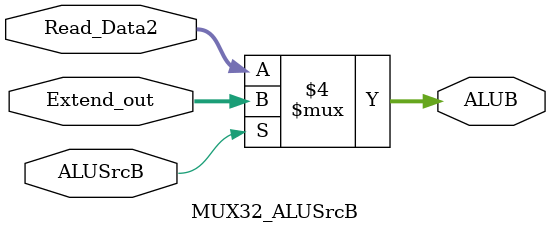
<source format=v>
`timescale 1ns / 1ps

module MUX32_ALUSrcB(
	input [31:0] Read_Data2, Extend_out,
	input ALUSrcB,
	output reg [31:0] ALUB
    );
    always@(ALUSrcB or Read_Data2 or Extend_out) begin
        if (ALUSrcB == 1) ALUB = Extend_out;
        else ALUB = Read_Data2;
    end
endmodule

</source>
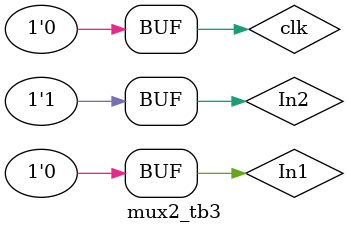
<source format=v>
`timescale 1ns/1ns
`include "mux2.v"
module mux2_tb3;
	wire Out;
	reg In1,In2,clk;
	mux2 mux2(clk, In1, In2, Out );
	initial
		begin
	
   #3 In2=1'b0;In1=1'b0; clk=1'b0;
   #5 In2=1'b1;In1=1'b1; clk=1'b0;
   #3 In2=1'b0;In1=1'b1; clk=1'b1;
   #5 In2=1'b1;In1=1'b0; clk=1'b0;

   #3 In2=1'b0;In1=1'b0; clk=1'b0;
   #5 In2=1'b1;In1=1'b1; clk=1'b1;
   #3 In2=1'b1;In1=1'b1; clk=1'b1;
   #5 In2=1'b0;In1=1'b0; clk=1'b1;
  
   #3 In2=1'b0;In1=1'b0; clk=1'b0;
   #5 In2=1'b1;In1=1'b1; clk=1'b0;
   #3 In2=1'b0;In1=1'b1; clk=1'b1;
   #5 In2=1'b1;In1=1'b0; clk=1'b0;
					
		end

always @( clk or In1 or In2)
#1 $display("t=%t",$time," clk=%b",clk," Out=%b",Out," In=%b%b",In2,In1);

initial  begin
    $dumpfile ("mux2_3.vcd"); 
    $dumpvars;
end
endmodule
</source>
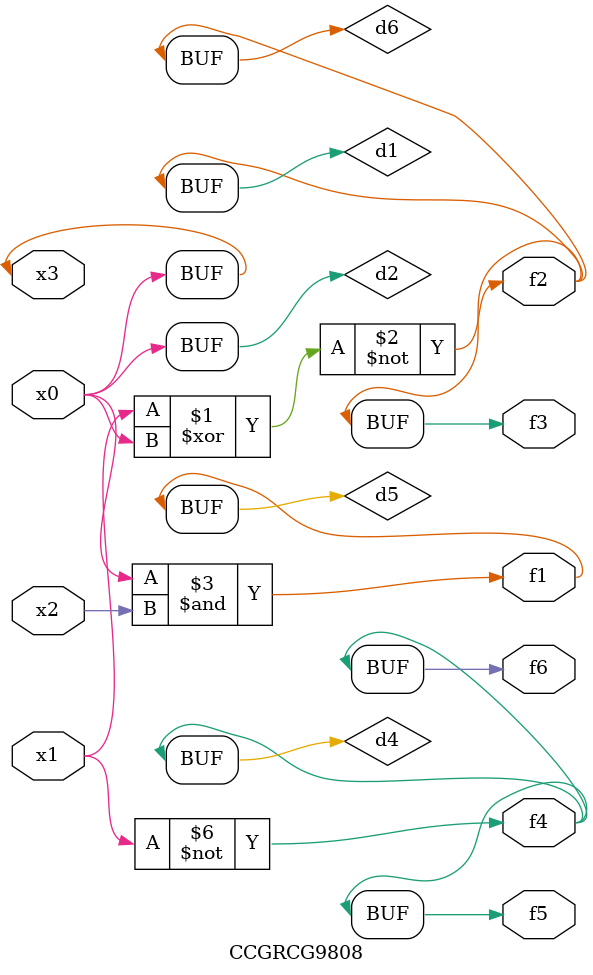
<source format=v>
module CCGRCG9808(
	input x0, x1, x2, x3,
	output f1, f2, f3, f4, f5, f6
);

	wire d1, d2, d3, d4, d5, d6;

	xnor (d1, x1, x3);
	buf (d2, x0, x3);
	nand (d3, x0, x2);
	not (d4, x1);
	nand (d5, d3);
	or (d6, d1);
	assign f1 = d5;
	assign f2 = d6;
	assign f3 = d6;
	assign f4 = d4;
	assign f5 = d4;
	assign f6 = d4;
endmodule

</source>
-=-=-
Every line from the start of the listing above through the line with "#5 In2=1'b0;In1=1'b0; clk=1'b1;" should be repeated exactly; skip the pictures and add nothing else.

### SOLUTION TO THIS EXERCISE
<source format=v>
`timescale 1ns / 1ps

module MUX32_ALUSrcB(
	input [31:0] Read_Data2, Extend_out,
	input ALUSrcB,
	output reg [31:0] ALUB
    );
    always@(ALUSrcB or Read_Data2 or Extend_out) begin
        if (ALUSrcB == 1) ALUB = Extend_out;
        else ALUB = Read_Data2;
    end
endmodule

</source>
<source format=v>
`timescale 1ns/1ns
`include "mux2.v"
module mux2_tb3;
	wire Out;
	reg In1,In2,clk;
	mux2 mux2(clk, In1, In2, Out );
	initial
		begin
	
   #3 In2=1'b0;In1=1'b0; clk=1'b0;
   #5 In2=1'b1;In1=1'b1; clk=1'b0;
   #3 In2=1'b0;In1=1'b1; clk=1'b1;
   #5 In2=1'b1;In1=1'b0; clk=1'b0;

   #3 In2=1'b0;In1=1'b0; clk=1'b0;
   #5 In2=1'b1;In1=1'b1; clk=1'b1;
   #3 In2=1'b1;In1=1'b1; clk=1'b1;
   #5 In2=1'b0;In1=1'b0; clk=1'b1;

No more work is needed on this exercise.